Ray Gibson (Naples Fl)
Good article, but I'll settle for the whole damn country being California in a heartbeat. At least then it would be semi sane.
new conservative (new york, ny)
The biggest problem in California is sanctuary cities and uncontrolled illegal immigration - it is swamping that state and has raised public expenses and taxes beyond the point that most middle class people can tolerate.
SW (San Francisco)
More importantly, it has ruined our schools. We had one of the finest school systems in the nation as late as the 79s. Now we're in the bottom 5%.
Augustus McRae (Lonesome Dove, Texas)
California should be very proud of being the most progressive state in the country, and for revolutionizing the global economy through information technology (Silicon Valley).

Don't get hung up on the little things.
Concerned Citizen (Anywheresville)
Maybe this is where rampant, uncontrolled lefty liberalism and "progressiveness" leads -- if so, I want none of it. Nor do most Americans.
Alan R Brock (Richmond VA)
"The middle class feels pushed out by impossible housing costs."

The middle class doesn't just feel pushed out.

It is pushed out.
Michjas (Phoenix)
This account conspicuously omits South Central LA.
Kevin (Marble Hill)

Saved data entries
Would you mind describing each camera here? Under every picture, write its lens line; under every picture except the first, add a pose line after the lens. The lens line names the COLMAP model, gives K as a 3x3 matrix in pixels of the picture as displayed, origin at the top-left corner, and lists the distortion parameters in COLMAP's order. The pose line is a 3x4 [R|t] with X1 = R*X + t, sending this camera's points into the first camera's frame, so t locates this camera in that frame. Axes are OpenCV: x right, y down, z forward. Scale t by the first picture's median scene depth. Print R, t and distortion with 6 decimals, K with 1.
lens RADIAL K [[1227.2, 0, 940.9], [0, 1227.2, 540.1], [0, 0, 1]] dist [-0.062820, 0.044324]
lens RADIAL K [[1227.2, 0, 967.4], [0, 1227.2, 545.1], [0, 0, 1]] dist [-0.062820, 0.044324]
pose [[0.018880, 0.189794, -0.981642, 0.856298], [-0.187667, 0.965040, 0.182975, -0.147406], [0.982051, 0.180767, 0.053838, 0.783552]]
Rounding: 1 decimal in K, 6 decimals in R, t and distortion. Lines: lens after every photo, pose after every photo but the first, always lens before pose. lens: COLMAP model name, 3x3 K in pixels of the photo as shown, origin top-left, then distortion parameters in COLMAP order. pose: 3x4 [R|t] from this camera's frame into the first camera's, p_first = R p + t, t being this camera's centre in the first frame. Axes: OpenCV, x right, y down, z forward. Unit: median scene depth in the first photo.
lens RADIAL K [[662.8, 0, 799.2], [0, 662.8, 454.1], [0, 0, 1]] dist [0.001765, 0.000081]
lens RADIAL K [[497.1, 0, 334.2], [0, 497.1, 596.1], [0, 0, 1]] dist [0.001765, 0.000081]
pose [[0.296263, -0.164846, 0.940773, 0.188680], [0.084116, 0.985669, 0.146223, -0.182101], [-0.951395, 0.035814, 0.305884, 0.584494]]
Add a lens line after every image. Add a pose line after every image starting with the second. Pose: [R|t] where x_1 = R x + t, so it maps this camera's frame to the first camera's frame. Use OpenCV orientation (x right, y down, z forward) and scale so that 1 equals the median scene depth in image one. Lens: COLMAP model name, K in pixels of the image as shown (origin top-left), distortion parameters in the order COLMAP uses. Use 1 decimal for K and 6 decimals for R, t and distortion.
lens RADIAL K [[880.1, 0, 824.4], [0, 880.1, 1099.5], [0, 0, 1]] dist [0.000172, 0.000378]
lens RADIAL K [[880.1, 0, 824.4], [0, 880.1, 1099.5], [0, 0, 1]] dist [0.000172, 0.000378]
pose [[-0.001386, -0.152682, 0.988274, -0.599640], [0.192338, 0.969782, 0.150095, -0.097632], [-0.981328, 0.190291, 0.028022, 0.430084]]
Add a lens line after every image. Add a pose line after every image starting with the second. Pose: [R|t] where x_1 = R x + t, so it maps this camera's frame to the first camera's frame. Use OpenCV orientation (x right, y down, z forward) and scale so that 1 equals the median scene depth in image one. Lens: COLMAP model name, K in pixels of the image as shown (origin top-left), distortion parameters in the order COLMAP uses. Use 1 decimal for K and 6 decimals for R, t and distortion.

## YOUR OBJECTIVE
Update the part of the reader comments that opens with the words "The biggest problem" and closes with "technology (Silicon Valley).", writing it out again with "California" replaced by "Oregon".

## ANSWER TO THIS PROBLEM
The biggest problem in Oregon is sanctuary cities and uncontrolled illegal immigration - it is swamping that state and has raised public expenses and taxes beyond the point that most middle class people can tolerate.
SW (San Francisco)
More importantly, it has ruined our schools. We had one of the finest school systems in the nation as late as the 79s. Now we're in the bottom 5%.
Augustus McRae (Lonesome Dove, Texas)
Oregon should be very proud of being the most progressive state in the country, and for revolutionizing the global economy through information technology (Silicon Valley).